Ultrafast charge/discharge solid-state thin-film supercapacitors via regulating the microstructure of transition-metal-oxide

Abstract

Supercapacitors based on transition-metal-oxide (TMO) offer an attractive option owing to their high energy densities, low cost of materials, high abundance, environmental-friendliness and corrosion-resistance. Despite extensive research efforts, the development of TMO-based supercapacitors still falls short of the expectations largely because of their poor conductivity, low rate capability and charge/discharge characteristics.
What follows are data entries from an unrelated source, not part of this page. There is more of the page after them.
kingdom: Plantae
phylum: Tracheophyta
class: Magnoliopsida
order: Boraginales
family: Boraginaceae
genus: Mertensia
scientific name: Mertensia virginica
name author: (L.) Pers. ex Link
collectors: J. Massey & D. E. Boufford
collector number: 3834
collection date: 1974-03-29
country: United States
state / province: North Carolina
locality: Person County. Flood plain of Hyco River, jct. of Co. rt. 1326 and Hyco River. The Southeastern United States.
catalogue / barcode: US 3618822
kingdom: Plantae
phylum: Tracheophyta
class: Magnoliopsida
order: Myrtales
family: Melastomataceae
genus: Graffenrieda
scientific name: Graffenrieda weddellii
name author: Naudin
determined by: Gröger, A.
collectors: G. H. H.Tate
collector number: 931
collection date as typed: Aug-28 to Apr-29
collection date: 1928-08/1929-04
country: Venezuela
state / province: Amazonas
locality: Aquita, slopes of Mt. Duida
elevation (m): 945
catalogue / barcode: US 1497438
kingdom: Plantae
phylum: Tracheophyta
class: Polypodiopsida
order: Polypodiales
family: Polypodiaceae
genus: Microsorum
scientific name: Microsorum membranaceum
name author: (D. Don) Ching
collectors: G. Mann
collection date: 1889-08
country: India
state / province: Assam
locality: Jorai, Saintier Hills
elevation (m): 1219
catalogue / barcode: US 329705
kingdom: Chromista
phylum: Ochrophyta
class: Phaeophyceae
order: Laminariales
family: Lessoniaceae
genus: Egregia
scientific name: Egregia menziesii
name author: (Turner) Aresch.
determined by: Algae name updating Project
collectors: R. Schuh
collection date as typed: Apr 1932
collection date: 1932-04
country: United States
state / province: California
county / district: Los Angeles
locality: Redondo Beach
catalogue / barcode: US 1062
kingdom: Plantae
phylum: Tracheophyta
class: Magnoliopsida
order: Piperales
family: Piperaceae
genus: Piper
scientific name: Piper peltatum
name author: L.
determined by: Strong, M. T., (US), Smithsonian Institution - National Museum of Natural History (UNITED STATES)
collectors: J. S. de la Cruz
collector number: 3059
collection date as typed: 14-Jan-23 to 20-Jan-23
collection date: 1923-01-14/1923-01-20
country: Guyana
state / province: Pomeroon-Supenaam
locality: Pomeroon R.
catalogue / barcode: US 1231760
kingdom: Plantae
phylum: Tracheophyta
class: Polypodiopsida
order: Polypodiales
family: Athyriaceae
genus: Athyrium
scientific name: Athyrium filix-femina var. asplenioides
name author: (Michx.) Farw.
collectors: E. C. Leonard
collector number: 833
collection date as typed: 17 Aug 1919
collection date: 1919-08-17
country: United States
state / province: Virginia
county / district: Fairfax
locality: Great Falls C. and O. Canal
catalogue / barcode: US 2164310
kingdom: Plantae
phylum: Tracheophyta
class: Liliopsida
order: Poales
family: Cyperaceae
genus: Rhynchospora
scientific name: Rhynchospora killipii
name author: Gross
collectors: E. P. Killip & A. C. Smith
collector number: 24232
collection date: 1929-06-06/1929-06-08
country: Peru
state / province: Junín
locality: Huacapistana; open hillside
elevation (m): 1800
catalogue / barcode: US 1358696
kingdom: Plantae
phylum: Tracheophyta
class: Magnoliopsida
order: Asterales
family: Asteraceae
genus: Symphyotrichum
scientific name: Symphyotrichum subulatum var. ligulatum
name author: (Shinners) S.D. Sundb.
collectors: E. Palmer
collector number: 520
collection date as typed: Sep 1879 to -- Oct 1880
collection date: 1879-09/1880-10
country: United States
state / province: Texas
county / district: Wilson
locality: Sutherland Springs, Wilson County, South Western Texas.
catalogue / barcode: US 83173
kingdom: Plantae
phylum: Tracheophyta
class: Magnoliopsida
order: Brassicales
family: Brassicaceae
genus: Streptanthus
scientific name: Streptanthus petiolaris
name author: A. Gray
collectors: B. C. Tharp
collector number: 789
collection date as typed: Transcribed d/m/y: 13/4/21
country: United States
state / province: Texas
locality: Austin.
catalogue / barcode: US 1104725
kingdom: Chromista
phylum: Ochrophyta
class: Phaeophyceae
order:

Here, a solid-state thin-film asymmetric supercapacitor (ASC) based on highly conductive TMO was fabricated by regulating the microstructure of electrode materials. This design minimizes the electronic and ionic resistance and produces an ASC with ultrafast rate capability (up to 150 V s⁻¹) and fast frequency response (relaxation time constant τ₀ = 10.2 ms), which substantially surpasses the previously reported values for solid-state TMO-based supercapacitors and most carbon-based flexible micro-supercapacitors. Furthermore, the state-of-the-art ASC demonstrates long cycle stability (97% of capacitance retention after 10 000 cycles), high energy density (0.14 mW h cm⁻³) and power density (12.30 W cm⁻³), which are comparable with those of certain commercial supercapacitors and carbon-based micro-supercapacitors.